The time is fast approaching when slavery must cease to exist in Brazil; and it behoves the Government to anticipate this event by the introduction of free labour. It is morally certain that the negroes, even if they settle down under their new condition, will not labour so constantly as when in a state of servitude. The Government ought, therefore, I repeat, to adapt itself to the exigences of its position, and encourage by every means the accession of European agricultural labourers of a suitable class. Large landowners, whose estates are now only partially worked, might devote a portion of them for new comers, and, in connection with the Central and Provincial Governments, attain the desired end.
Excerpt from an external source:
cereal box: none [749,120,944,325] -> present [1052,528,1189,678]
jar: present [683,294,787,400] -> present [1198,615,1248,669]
Financial difficulties, caused by the long war with Paraguay, may be pleaded as an excuse for neglecting this great question, but the very drain that has thus taken place of men and money only renders the case more pressing. I believe the Emperor entertains the most enlightened and practical views, both as regards doing away with slave labour and replacing it by the introduction of emigrants; but the trammels of a war expenditure, and the degree of attention the struggle demands on the part of the Ministers, prevent their inauguration of measures which all must see are inevitable, if the Empire is to prosper as heretofore.
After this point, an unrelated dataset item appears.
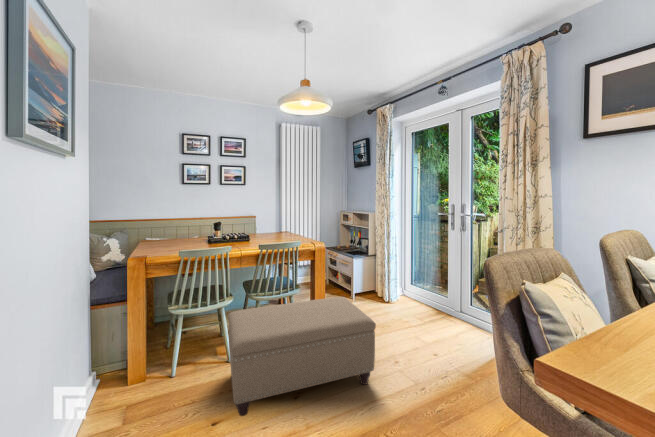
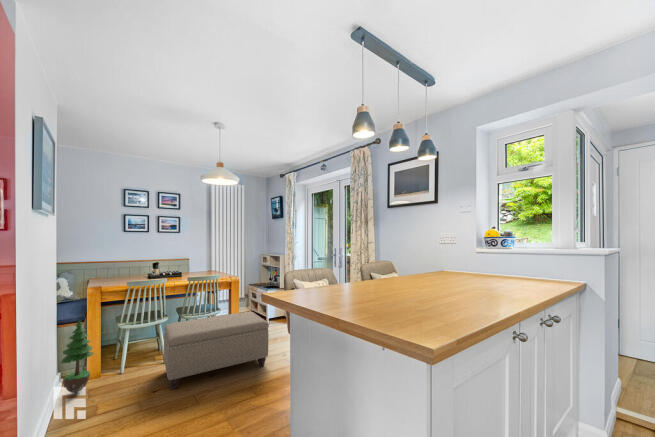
potted tree: none [95,305,139,402] -> present [61,320,94,393]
In our own colonies the Colonial Governments have naturally been the chief promoters of emigration, from exercising, as they do, full control over their own revenues and over public lands; but in Brazil the impetus must first come from the action of the Central Government, which receives and distributes the provincial revenues after payment of provincial expenditure.

In the southern provinces of Brazil the cultivation of coffee and cotton offers the greatest scope for European labour, and the Province of San Paulo alone is capable of wonderful development as respects the growth of these two important articles if only proper means are adopted to provide augmented manual power.
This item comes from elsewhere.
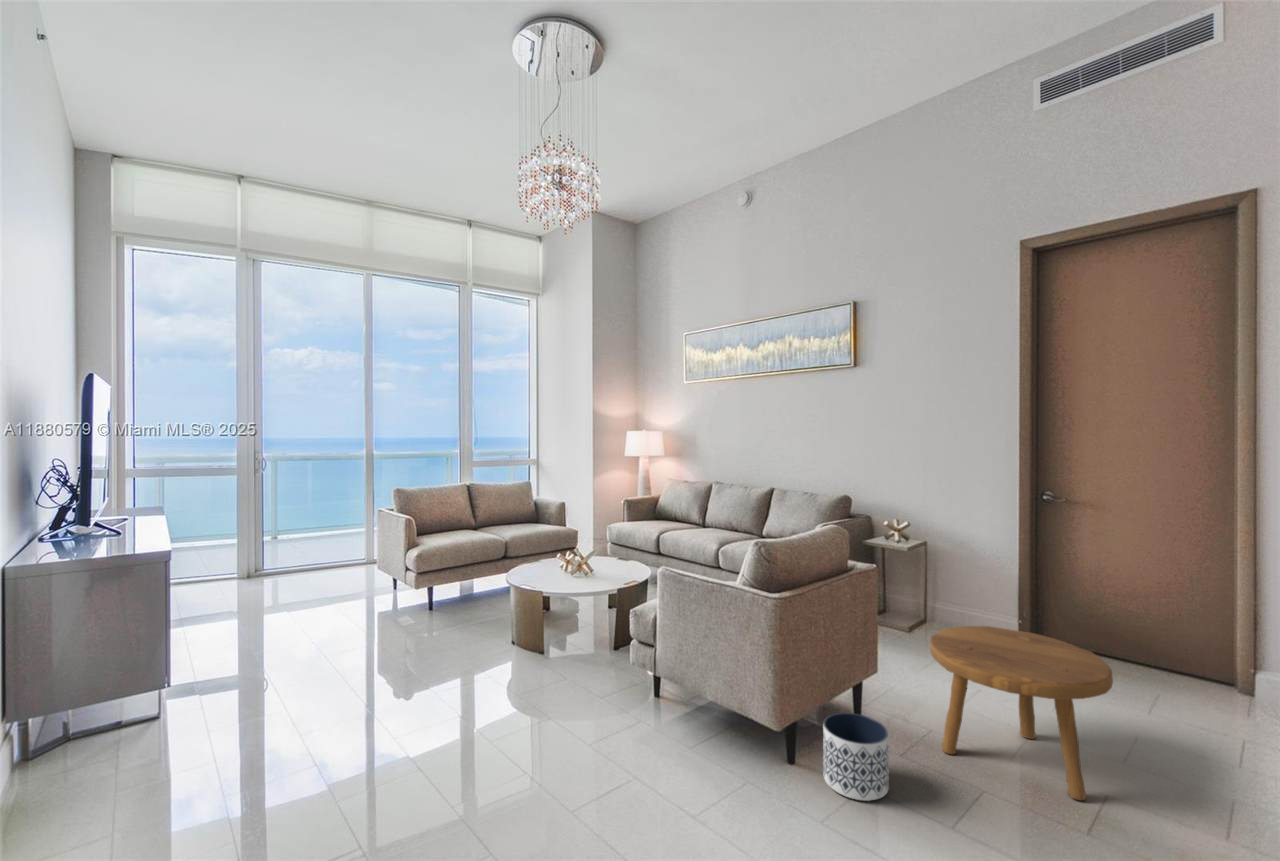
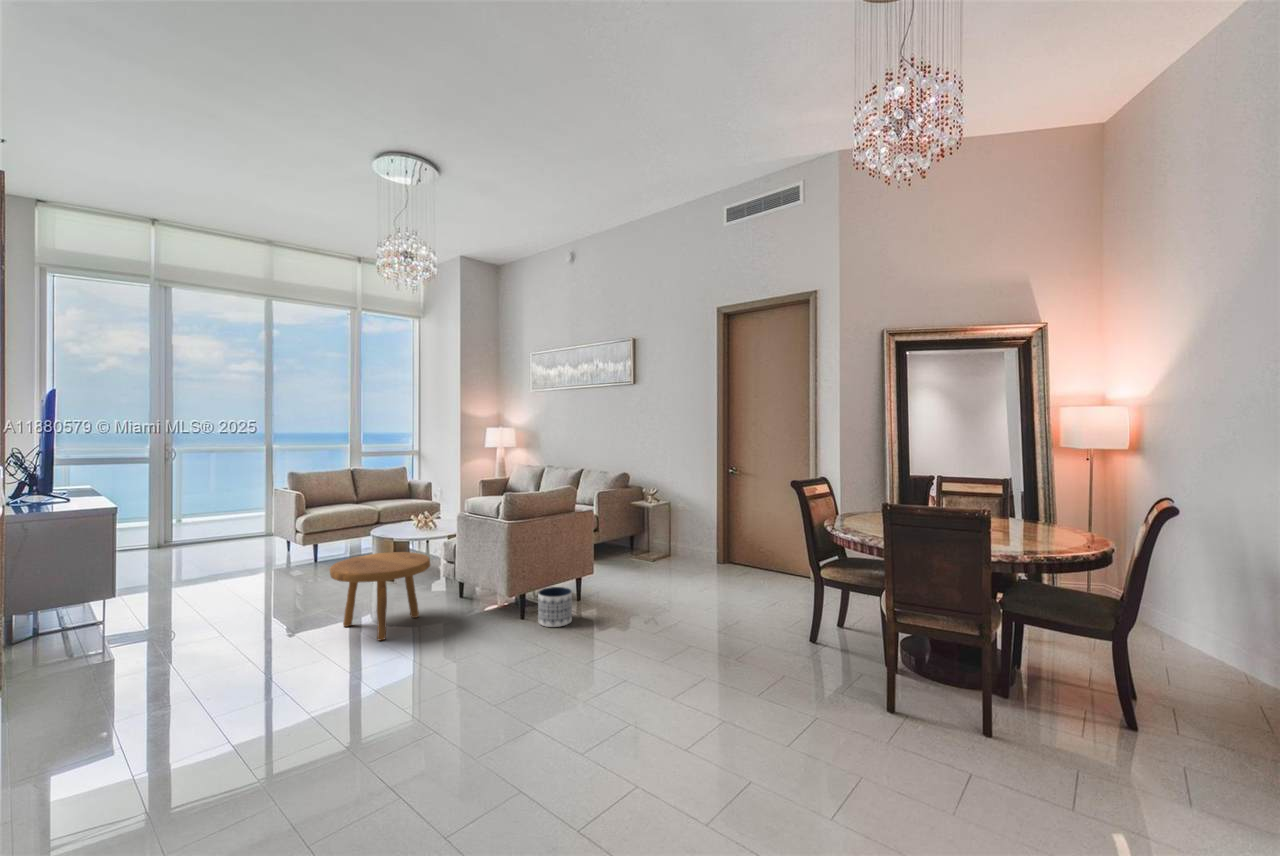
footstool: present [930,626,1113,800] -> present [330,552,430,640]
The northern provinces present greater difficulties, from the nature of the climate, which is more adapted to a people like the Chinese than to Europeans. There is, however, an objection to this industrious race in consequence of their desire to return home when they have accumulated a little money. A further introduction of the African race as free labourers would be very advantageous. Though this might be a great gain to the negroes themselves, whose lives in their own country are at the mercy of such wretches as the sable King of Dahomy, philanthropists object to the removal of Africans from their native soil on any grounds, entirely ignoring the miserable existence they lead there and the barbarities to which they are subjected. But let slavery be once abolished in Brazil, and there could be no objection that I can see to their settlement in those provinces where their labour would be most useful, say from the River Amazon down to the Province of Bahia. This, however, is only a casual remark, and does not come within the scope of my present inquiry, namely, as to the best mode of introducing European labour into Brazil. As I have already pointed out to the Government, the passage money of emigrants must be paid, or advanced, the selection of them must be carefully attended to, and on reaching Brazil they should be sent on immediately to their ultimate destination, where suitable accommodation should also be provided against their arrival. Every necessary arrangement can easily be made if the Government and landed proprietors would take some trouble and show their practical earnestness in the matter.

There is an Emigrants' Home, or temporary abode in Rio de Janeiro, where proper attention is paid to them, and an officer (Dr. Galvao) is especially appointed by Government to look after this department. I quite intended to have visited this establishment, but was unable to do so. I had, however, a conversation with Dr. Galvao on the subject of emigration generally.